— Data extract —

+ + + + +

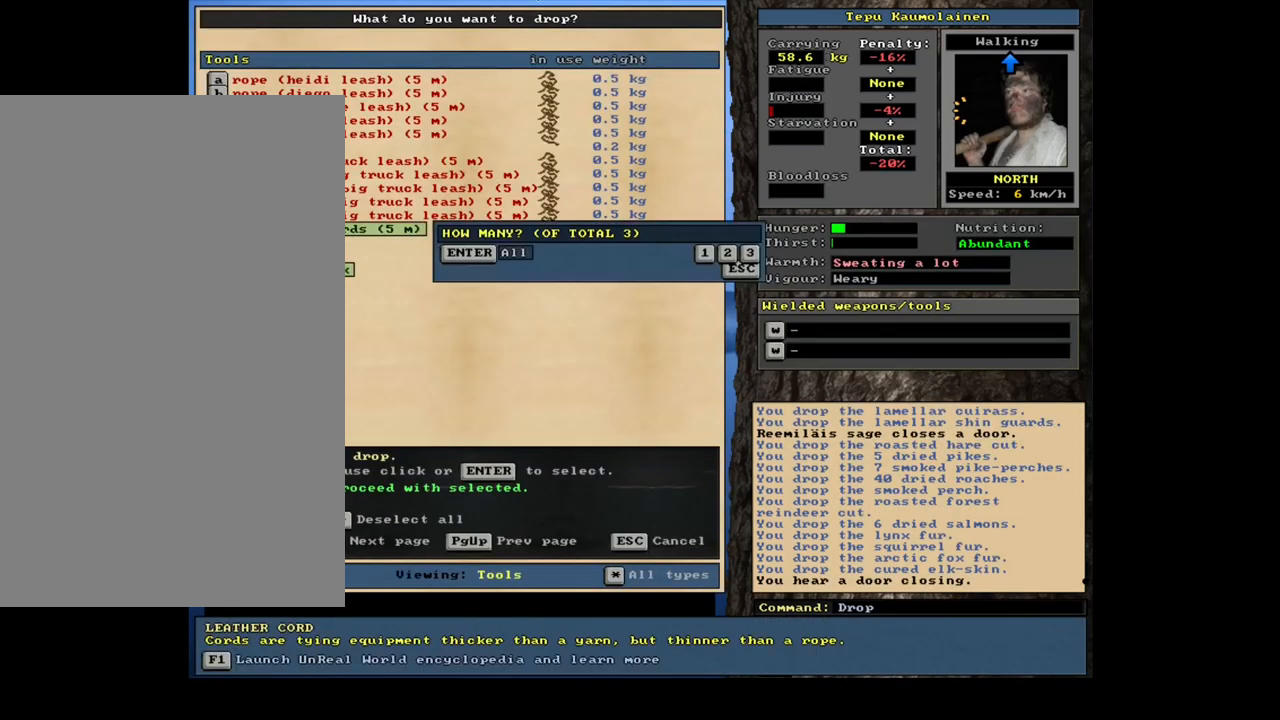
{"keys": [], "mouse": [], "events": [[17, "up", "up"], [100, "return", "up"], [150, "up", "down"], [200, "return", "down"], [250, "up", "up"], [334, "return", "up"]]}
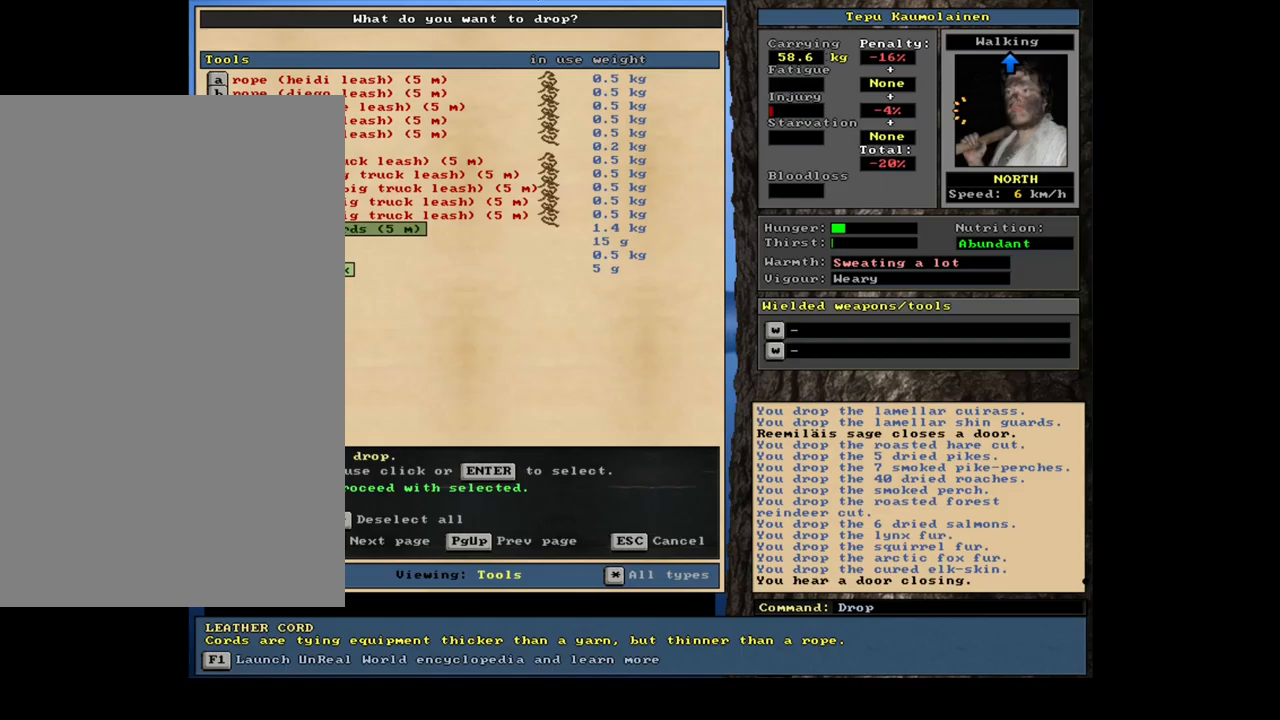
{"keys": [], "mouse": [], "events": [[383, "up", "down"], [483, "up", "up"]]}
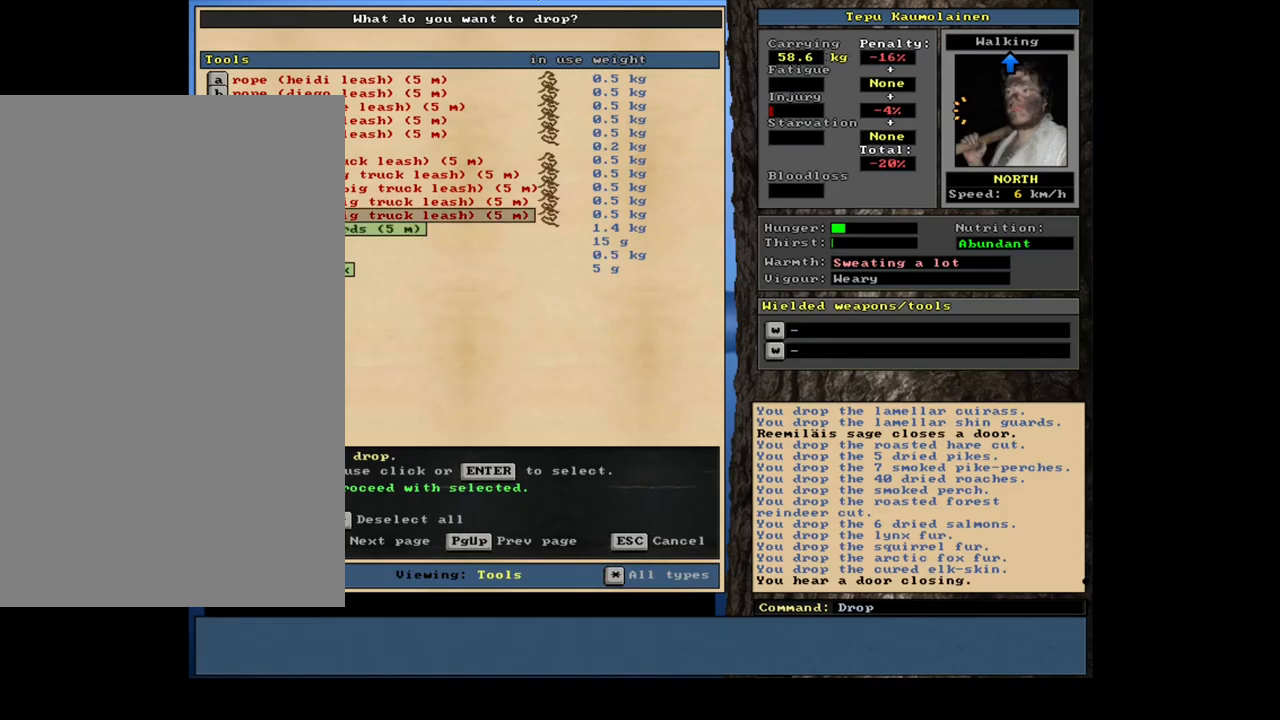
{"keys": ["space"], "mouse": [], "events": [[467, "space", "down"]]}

+ + + + +

— Problem to work on —
Each line of the listing above must be given again exactly; the pictures are to be left out.

— Solved problem —
{"keys": [], "mouse": [], "events": [[17, "up", "up"], [100, "return", "up"], [150, "up", "down"], [200, "return", "down"], [250, "up", "up"], [334, "return", "up"]]}
{"keys": [], "mouse": [], "events": [[383, "up", "down"], [483, "up", "up"]]}
{"keys": ["space"], "mouse": [], "events": [[467, "space", "down"]]}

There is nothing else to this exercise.